Administration

Biden proposes four-part unity agenda during State of the Union

Julia Nikhinson

President Biden on Tuesday proposed a “unity agenda” of four items he urged Congress to pass on a bipartisan basis: Addressing the opioid epidemic, providing resources for children’s mental health, supporting veterans and ending cancer.

“A unity agenda for the nation,” Biden said. “We can do this.”

Each agenda item Biden rattled off received significant applause in the House chamber. The proposals were significant for Biden, who campaigned on a pledge to turn down the temperature in Washington but has run into fierce Republican resistance and at times personal attacks.

Biden called for Congress to increase funding for prevention and treatment of those struggling with addiction to opioids.

He urged lawmakers to strengthen privacy protections and outlaw targeted advertising to children as part of an effort to improve children’s mental health.

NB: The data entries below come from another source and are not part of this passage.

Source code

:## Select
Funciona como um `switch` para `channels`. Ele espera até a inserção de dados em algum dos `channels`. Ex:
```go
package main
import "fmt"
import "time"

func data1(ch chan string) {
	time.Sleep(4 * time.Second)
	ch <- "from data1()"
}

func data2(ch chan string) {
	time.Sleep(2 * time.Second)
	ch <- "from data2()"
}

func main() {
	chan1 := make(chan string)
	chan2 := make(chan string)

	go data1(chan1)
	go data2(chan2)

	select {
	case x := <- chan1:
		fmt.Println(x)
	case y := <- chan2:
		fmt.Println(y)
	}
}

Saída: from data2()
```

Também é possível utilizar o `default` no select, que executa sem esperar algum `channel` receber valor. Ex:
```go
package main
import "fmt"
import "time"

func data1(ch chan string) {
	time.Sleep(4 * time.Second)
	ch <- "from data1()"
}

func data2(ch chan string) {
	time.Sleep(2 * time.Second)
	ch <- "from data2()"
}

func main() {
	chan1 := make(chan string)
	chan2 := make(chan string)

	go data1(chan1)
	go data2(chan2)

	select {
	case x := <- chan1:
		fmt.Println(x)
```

In a personal appeal, Biden called on Congress to pass a law to ensure care for veterans exposed to toxic chemicals while serving in Iraq and Afghanistan. Biden has said he believes the chemicals from burn pits may have contributed to the brain cancer that ultimately killed his son, Beau.

Biden also called for funding to help “end cancer as we know it” by providing money for the Advanced Research Projects Agency for Health, an agency that would seek cures for cancer, Alzheimer’s, diabetes, and other diseases.

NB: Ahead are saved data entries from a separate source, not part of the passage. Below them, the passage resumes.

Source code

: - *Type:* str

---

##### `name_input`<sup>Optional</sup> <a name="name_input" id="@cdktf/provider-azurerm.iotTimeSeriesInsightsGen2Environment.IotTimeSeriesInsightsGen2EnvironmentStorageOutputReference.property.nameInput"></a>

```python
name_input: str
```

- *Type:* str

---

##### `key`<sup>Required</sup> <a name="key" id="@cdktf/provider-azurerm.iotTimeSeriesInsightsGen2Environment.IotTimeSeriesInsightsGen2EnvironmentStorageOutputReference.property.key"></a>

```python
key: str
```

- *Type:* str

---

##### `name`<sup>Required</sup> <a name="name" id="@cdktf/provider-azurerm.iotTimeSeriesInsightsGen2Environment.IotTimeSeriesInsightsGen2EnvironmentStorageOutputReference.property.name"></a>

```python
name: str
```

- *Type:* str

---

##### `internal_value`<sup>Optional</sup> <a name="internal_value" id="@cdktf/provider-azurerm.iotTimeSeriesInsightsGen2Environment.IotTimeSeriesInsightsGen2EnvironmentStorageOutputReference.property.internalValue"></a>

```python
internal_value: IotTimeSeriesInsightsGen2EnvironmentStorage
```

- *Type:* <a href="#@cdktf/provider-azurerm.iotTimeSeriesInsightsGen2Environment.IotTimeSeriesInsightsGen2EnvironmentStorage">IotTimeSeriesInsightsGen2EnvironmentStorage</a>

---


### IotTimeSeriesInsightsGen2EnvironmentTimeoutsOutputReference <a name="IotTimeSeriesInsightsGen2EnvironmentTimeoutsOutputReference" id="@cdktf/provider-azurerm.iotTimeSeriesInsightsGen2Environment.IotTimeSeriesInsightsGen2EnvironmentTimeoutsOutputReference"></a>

Biden’s “unity agenda” came during a night when bipartisanship was only periodically on display. Lawmakers stood and applauded in unison when Biden recognized the Ukrainian ambassador to the United States, and members of both parties cheered when Biden said he supported funding for law enforcement.

But the evening was also marked by tensions. Rep. Marjorie Taylor Greene (R-Ga.), a firebrand conservative who is in hot water for speaking at a white nationalist gathering over the weekend, chanted “Build that wall” when Biden spoke about immigration.

Rep. Lauren Boebert (R-Colo.) shouted out about the deaths of U.S. service members in Afghanistan just as Biden was invoking the death of his son. 

And several Republican lawmakers declined to attend entirely, citing the COVID-19 testing requirement to get into the room.